%%

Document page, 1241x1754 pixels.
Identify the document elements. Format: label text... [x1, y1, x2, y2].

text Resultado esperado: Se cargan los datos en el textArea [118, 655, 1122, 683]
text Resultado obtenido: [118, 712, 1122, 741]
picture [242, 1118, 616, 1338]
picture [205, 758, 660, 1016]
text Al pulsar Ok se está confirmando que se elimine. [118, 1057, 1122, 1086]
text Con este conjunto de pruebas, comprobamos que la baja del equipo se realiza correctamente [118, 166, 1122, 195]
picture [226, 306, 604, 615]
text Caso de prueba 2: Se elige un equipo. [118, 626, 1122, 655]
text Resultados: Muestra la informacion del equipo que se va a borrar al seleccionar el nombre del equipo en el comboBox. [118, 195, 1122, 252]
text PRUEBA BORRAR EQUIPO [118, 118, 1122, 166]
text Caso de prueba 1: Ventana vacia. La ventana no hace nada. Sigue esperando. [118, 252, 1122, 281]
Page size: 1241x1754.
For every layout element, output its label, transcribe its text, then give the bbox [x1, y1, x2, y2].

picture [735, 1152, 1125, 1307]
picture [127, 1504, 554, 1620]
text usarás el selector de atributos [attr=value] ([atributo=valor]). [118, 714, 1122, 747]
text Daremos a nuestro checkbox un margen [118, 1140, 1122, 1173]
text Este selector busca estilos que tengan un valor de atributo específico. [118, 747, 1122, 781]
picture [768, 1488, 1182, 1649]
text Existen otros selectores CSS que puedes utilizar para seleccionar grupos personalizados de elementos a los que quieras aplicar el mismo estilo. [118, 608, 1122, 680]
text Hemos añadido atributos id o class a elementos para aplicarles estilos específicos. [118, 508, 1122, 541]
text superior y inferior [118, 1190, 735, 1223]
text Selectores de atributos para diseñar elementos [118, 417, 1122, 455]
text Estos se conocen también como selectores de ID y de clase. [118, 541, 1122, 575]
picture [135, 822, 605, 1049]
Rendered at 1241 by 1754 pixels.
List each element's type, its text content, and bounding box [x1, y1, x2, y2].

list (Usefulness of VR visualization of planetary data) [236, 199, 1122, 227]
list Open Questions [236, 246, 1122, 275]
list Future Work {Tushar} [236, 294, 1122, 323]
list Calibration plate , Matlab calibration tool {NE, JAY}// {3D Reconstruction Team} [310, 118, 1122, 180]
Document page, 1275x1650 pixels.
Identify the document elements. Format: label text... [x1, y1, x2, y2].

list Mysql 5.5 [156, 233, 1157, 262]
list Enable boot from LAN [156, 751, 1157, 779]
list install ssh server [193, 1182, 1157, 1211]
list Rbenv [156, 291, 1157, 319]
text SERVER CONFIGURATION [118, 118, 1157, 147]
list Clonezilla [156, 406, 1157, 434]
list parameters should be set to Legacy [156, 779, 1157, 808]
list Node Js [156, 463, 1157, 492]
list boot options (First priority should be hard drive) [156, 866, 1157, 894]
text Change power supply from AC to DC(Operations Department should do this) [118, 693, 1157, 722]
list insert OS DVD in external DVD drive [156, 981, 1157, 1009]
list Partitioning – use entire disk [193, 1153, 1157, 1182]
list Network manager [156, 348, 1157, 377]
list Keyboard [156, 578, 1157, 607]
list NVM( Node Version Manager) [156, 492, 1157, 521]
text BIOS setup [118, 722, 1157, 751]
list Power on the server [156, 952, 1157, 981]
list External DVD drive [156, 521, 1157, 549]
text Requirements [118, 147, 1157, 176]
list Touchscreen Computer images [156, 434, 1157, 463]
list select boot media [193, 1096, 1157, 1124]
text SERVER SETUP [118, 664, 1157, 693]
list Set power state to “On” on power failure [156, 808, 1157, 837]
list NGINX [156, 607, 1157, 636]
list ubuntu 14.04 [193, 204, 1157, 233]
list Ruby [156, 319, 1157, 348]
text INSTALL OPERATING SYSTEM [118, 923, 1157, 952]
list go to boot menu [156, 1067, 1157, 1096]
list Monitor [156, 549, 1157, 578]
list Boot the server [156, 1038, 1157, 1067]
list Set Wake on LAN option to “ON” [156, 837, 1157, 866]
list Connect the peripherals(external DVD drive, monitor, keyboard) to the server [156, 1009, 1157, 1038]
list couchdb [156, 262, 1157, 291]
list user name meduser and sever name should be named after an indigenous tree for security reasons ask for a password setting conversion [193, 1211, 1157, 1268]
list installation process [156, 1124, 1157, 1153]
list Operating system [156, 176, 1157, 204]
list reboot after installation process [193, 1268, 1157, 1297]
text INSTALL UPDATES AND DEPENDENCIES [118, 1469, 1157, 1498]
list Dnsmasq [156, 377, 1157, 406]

%%

WHAT THE EXERCISE ASKS -
List every line in the listing above that contains the word "Caso", matching its exact capitalization.

OUTPUT OF THE TASK -
text Caso de prueba 2: Se elige un equipo. [118, 626, 1122, 655]
text Caso de prueba 1: Ventana vacia. La ventana no hace nada. Sigue esperando. [118, 252, 1122, 281]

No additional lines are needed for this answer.